WASHINGTON, September 27, 2016 — Both Hillary Clinton and Donald Trump recognize that student debt is an issue but what exactly do they plan to do about it?
Clinton and “The Plan”
The page on Clinton’s website dedicated to higher education claims that “Hillary will make debt-free college available to everyone and take on student loan debt.”
Clinton wants to make college completely free for students from low-income households, and release former students from outstanding debt to their colleges.
According to Clinton’s website, she will fund this plan by reducing tax deductions for the wealthy. It’s worth noting that reducing the sums that billionaires can write off of their yearly taxes is distinct from actually raising their tax rates.
Clinton’s plan is roughly similar to that of her biggest competition for the Democratic nomination, Bernie Sanders.
A Shakier Stance
Donald Trump, for his part, has not discussed student debt much in his campaign for the presidency. As a matter of fact, he has only discussed it when asked about it directly over the course of general Q&As covering broad topics.
Trump’s campaign does not have a concrete plan to deal with the country’s gowing problem of student debt. According to Trump policy advisor Sam Clovis, who spoke about the issue to Inside Higher Ed, Trump wants to remove the government as a player in the process of lending people money to go to school. He wants to replace government loans entirely with loans from private banks.
Trump wants to encourage colleges to consider their own risk of debt when admitting students. How exactly this would be implemented is unclear. The idea, it seems, would be to discourage colleges from taking students who are less likely to be able to pay for their education. This, in turn, sounds like it would be yet another barrier in between poor students and an education.
Since these days “poor” and “student” are practically redundant, this doesn’t look good for our country’s future as a well-educated nation. This method would also encourage colleges to admit students likely to earn more after graduation, based on field of study.
Trump vs. Trump
Trump’s latest stance is completely different from a statement he made in only 2015, when he said of low- and middle-income citizens affording tuition and supplies, “Well the only way you can do it is you have to start some governmental program.”

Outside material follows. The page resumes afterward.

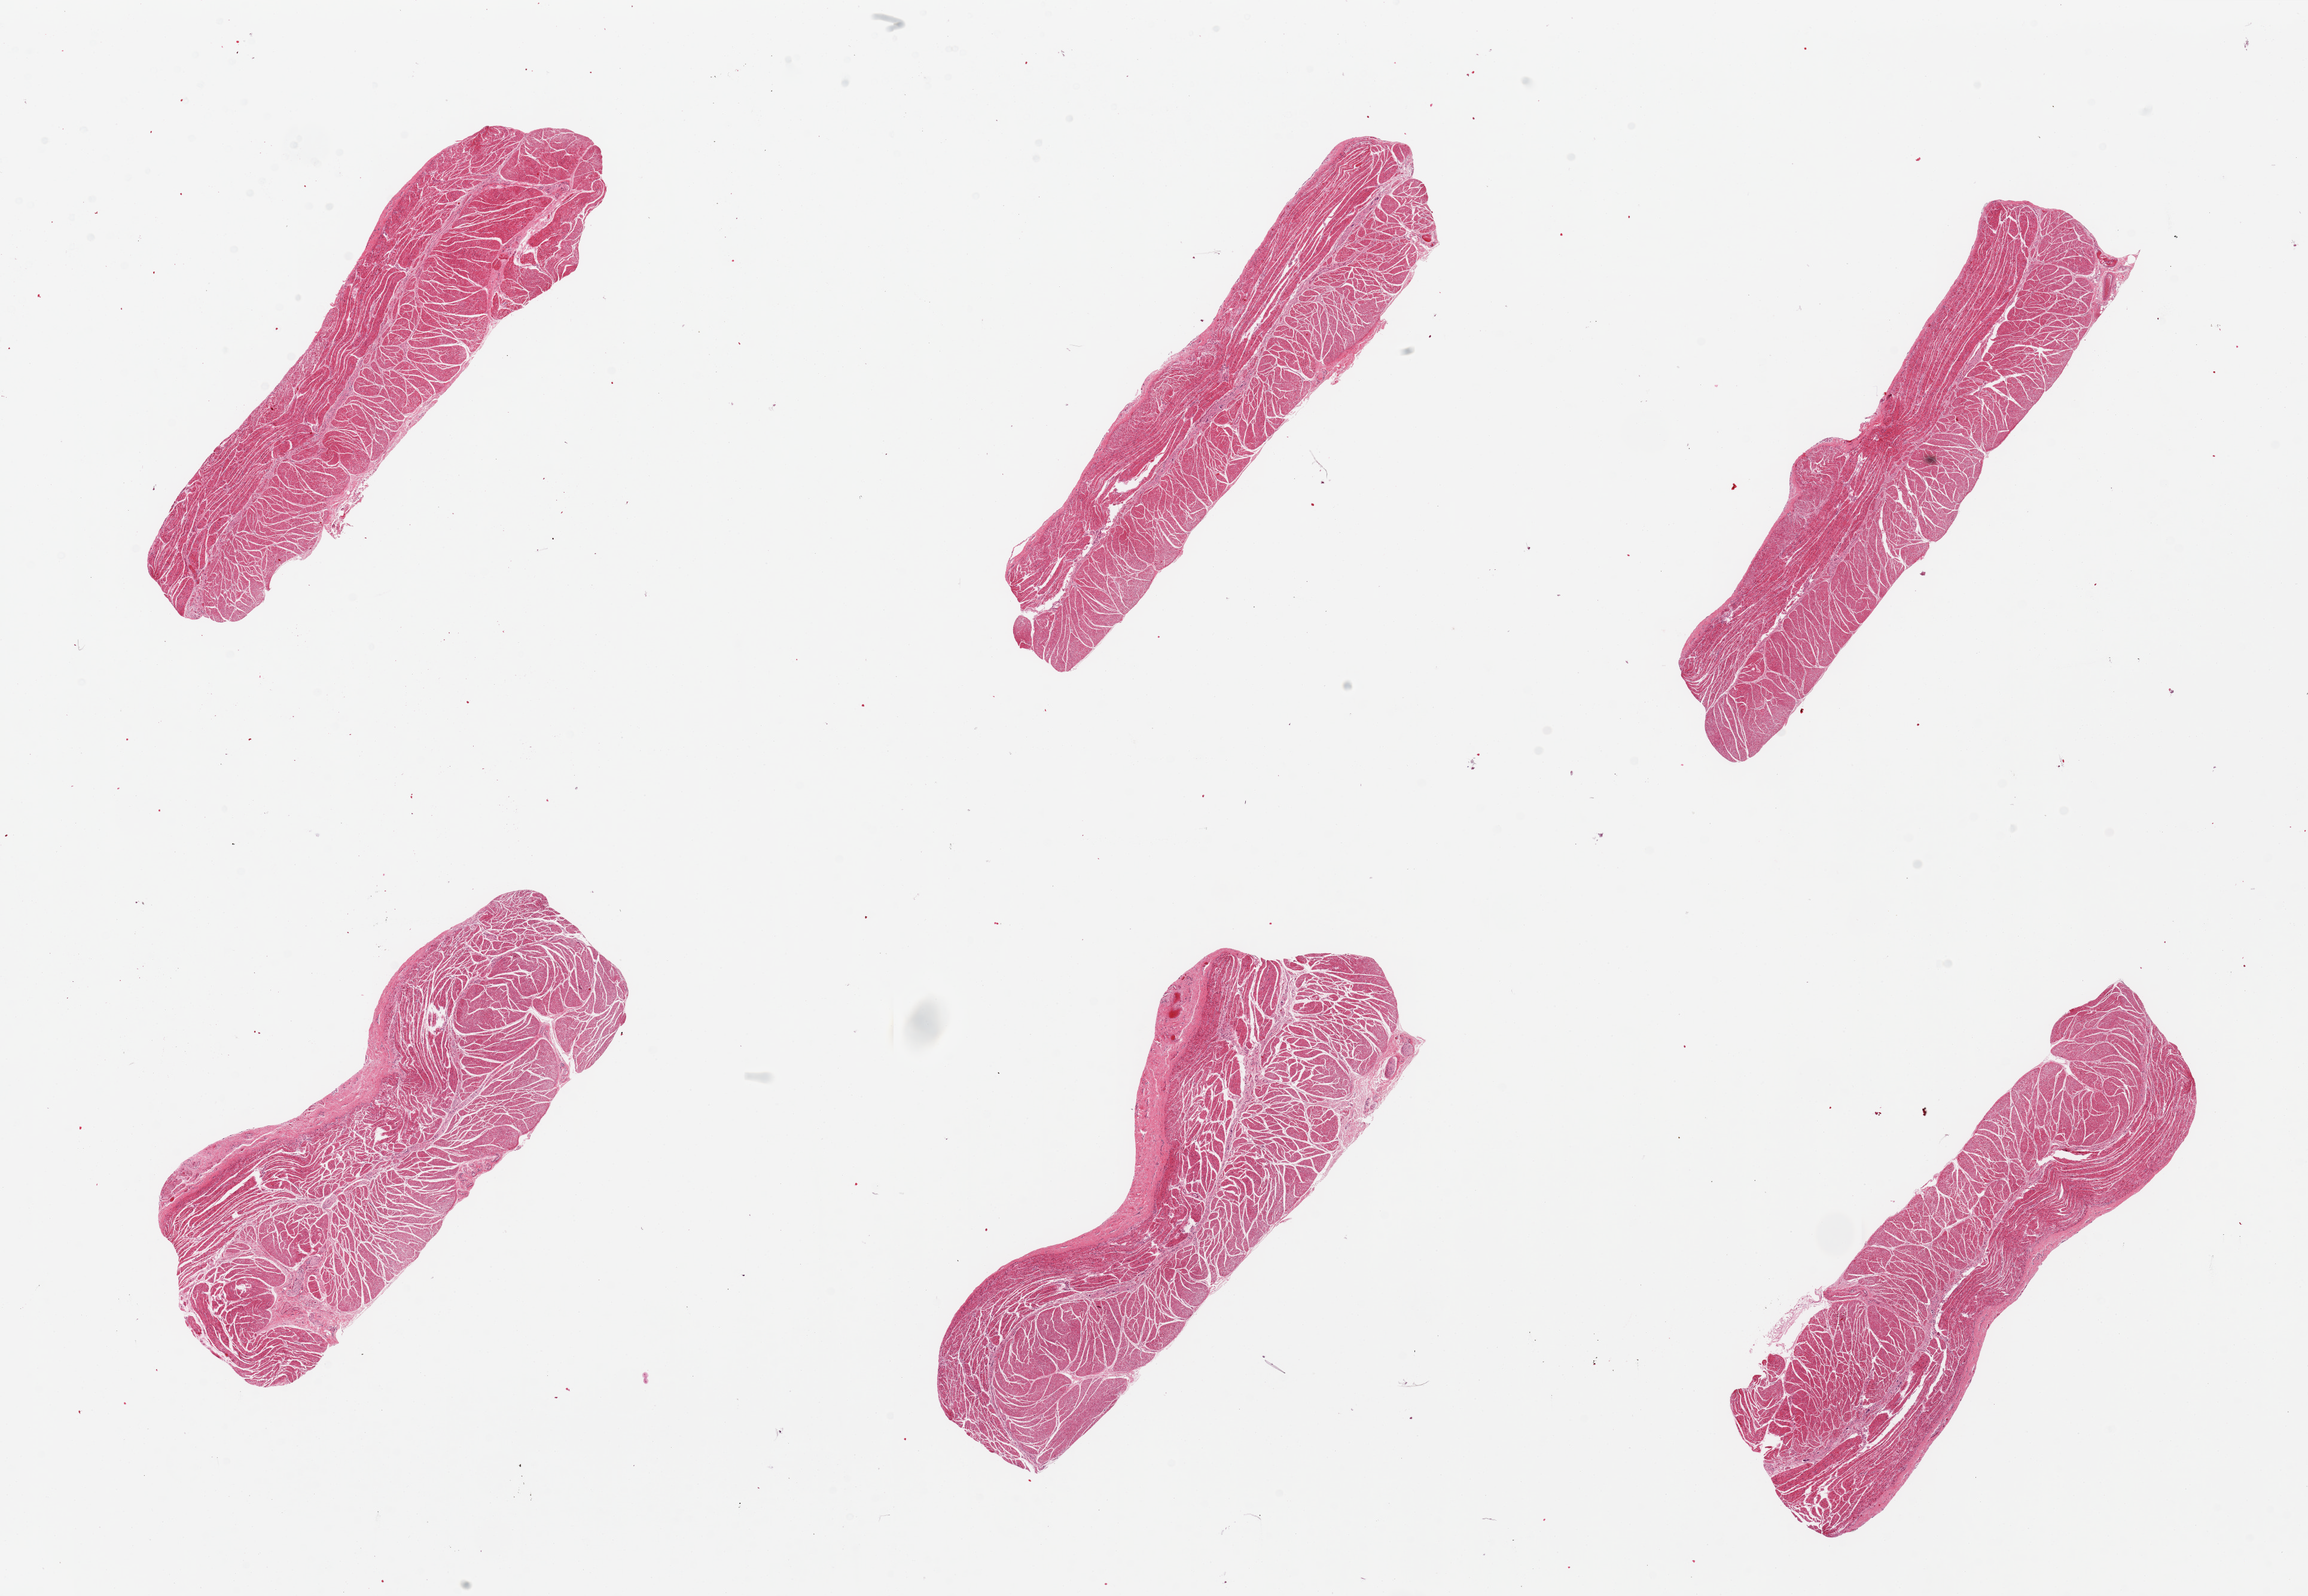
Hematoxylin and eosin (H&E) whole-slide image, brightfield — whole scanned area (about 30.5 x 21.1 mm, acquisition: 20x scan) shown as a low-resolution overview. PAXgene-fixed, paraffin-embedded tissue. Section of esophageal muscle (target tissue). Donor tissue sample. Donor sex: female.
Review note (as recorded): 6 pieces, all muscularis, good specimens.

Trump’s earlier stance was a more compassionate one. He said of undergraduates, “They go, and they work, and they take loans, and they’re borrowed up, and they can’t breathe, and they get through college and the worst thing is, they go through that whole process and they don’t have any job.”
For contrast, Clovis’ March 2016 statement to Inside Higher Ed included a callous dismissal of people pursuing degrees less likely to be lucrative. He said, “If you are going to study 16th-century French art, more power to you. I support the arts. But you are not going to get a job.”
It’s unclear what exactly the Trump campaign advisor is suggesting here. Perhaps it is that the privilege of studying for the sake of knowledge itself should be limited to trust-fund kids who never need to worry about things like car insurance costs and can pay an exorbitant amount for an education without ever needing to be employed.
An Unclear Position
Clovis, of course, speaks for Trump but may not accurately represent the opinions of his employer. It wouldn’t be surprising, since Trump has neglected to incorporate a solid plan of action regarding student debt and loans into his campaign in 2016.
Trump has been known to double back on issues he has taken strong stances on, including the infamous “birther” debate. Trump recently redacted his stance that President Obama is lying about being a U.S. citizen after maintaining that he was not throughout much of president’s time in office. His final word on education may be far from final.